Wednesday, February 10, 2021

Sacramento–Today Assemblymember Jim Wood (D-Santa Rosa) introduced AB 510, a bill that adds new protections for patients from surprise medical bills, building on those already provided by AB 72, a bill that has protected 14 million California patients from surprise medical bills since 2017.

“AB 72 has been a lifeline for patients the past four years protecting them from the financial devastation that surprise medical bills could have caused,” said Wood.

"Closing loopholes which still allowed consumers to receive huge out-of-network surprise bills has only grown more urgent during this pandemic when many are finding themselves in the hospital or seeking emergency care. Aligning state and federal law will codify powerful consumer protections and keep Californians from falling into traps that might lead to a costly bill," said Yasmin Peled, policy and legislative advocate for Health Access California, a sponsor of AB 510. 

AB 510 incorporates additional protections recently placed into federal law when the “No Surprises Act” became law through the Consolidated Appropriations Act of 2021, which was signed in December 2020 and becomes law on January 1, 2022. The federal act included a provision that carves out existing state law, allowing California law to remain and not be preempted by federal law, but it does provide some additional consumer protections regarding consent that are being incorporated into AB 510. The act also extends protections to approximately 6 million Californians who are covered under ERISA plans, plans California does not regulate.

“AB 72 provided patients with many protections against surprise medical bills and those will remain, including a key provision establishing the out-of-network physician payment structure, but AB 510 allows us to improve and add some new patient protections,” said Wood.

In AB 72, enrollees were allowed to consent to out-of-network services in advance, for instance when the enrollee chose to use their PPO out-of-network benefit, but that the providers had at least 24 hours to obtain this consent in advance of services being rendered. AB 510 changes that to align with the federal act that requires at least 72 hours to consent to care, either in writing or electronically. Additionally, the act requires that enrollees be given a list of contracted providers who can provide these services and must be provided in 15 most commonly used languages. 

One of the most significant provisions of AB 72 – the payment structure for out-of-network physicians – resulted from significant negotiations among physicians and other stakeholders at the time and will be preserved as the greater of 125 percent of Medicare or the “average contracted rate” which is a commercial rate determined by the market where physicians and insurers negotiate. This payment structure serves to allow out-of-network providers to collect something close to their current price but prevents them from using their monopoly position to further inflate their payments, both in and out of network.
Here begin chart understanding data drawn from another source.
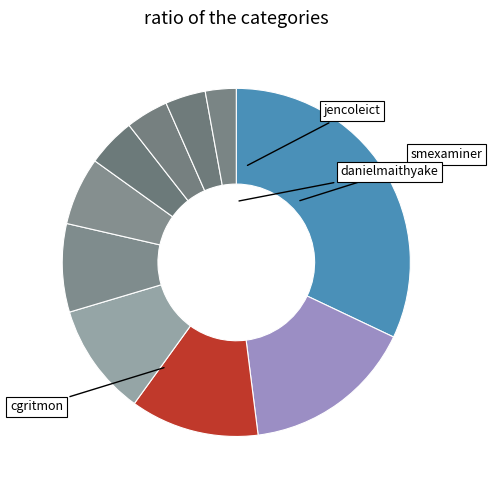

Which slice is the largest?

smexaminer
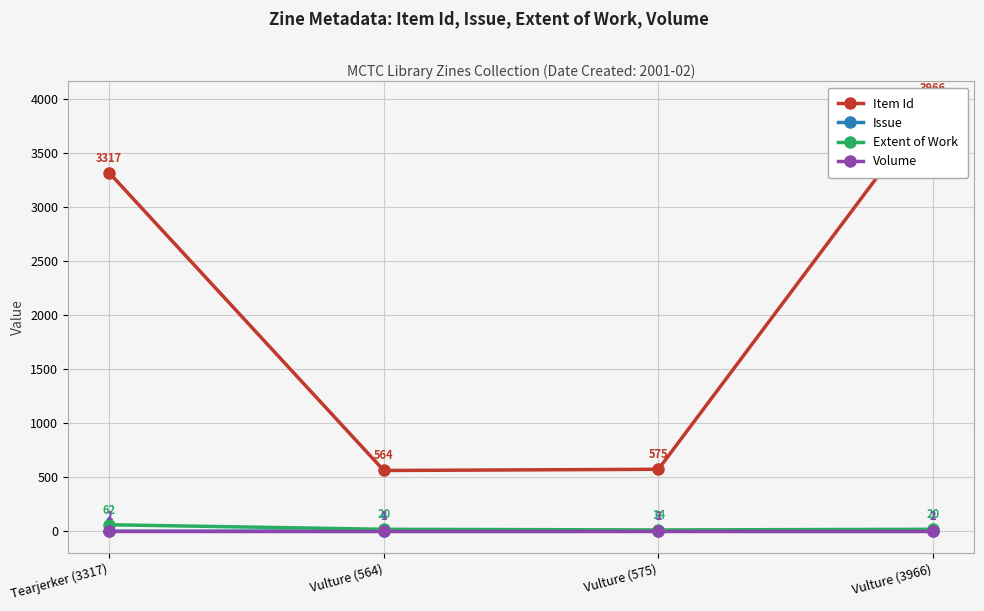

What is the lowest value of the Item Id series?

564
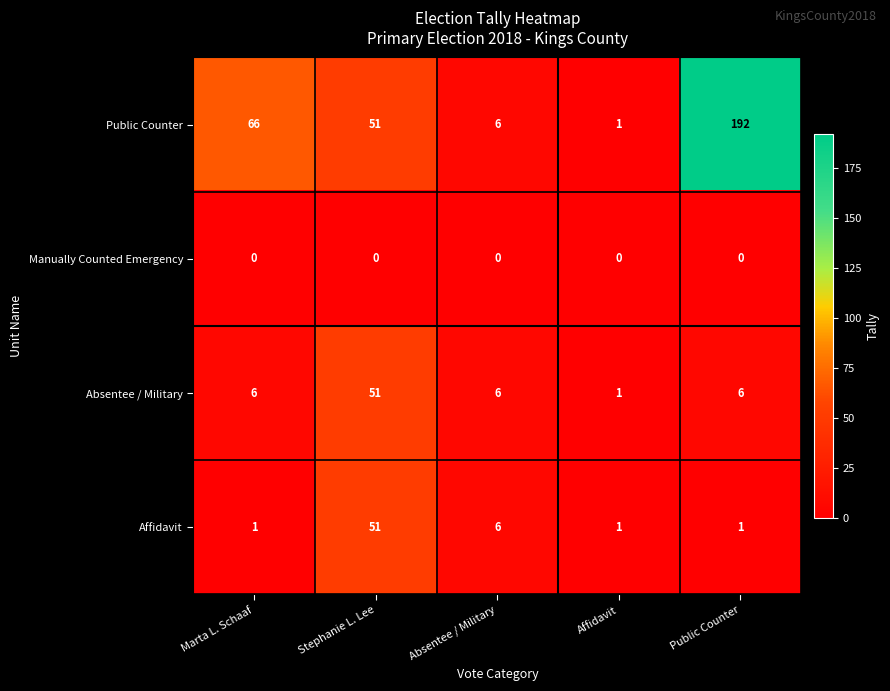

Reading left to right, list all the values displayed in this chart.

Public Counter: 66	51	6	1	192
Manually Counted Emergency: 0	0	0	0	0
Absentee / Military: 6	51	6	1	6
Affidavit: 1	51	6	1	1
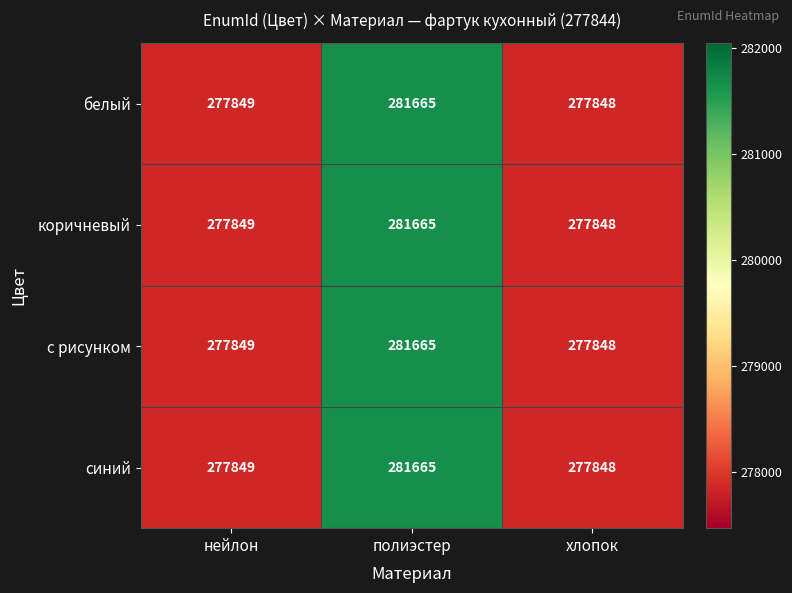

How many series are shown in this chart?

4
“The federal act does not include a benchmark payment standard like California’s but instead relies on voluntary negotiations between insurers and providers, backed up by arbitration if negotiations fail,” said Wood. “We have absolutely no interest in changing California’s current payment structure because it provides the most effective patient protections and also serves us well in controlling health care costs. We put California’s benchmark payment structure into statute to protect patients, not to make payments more lucrative for providers.”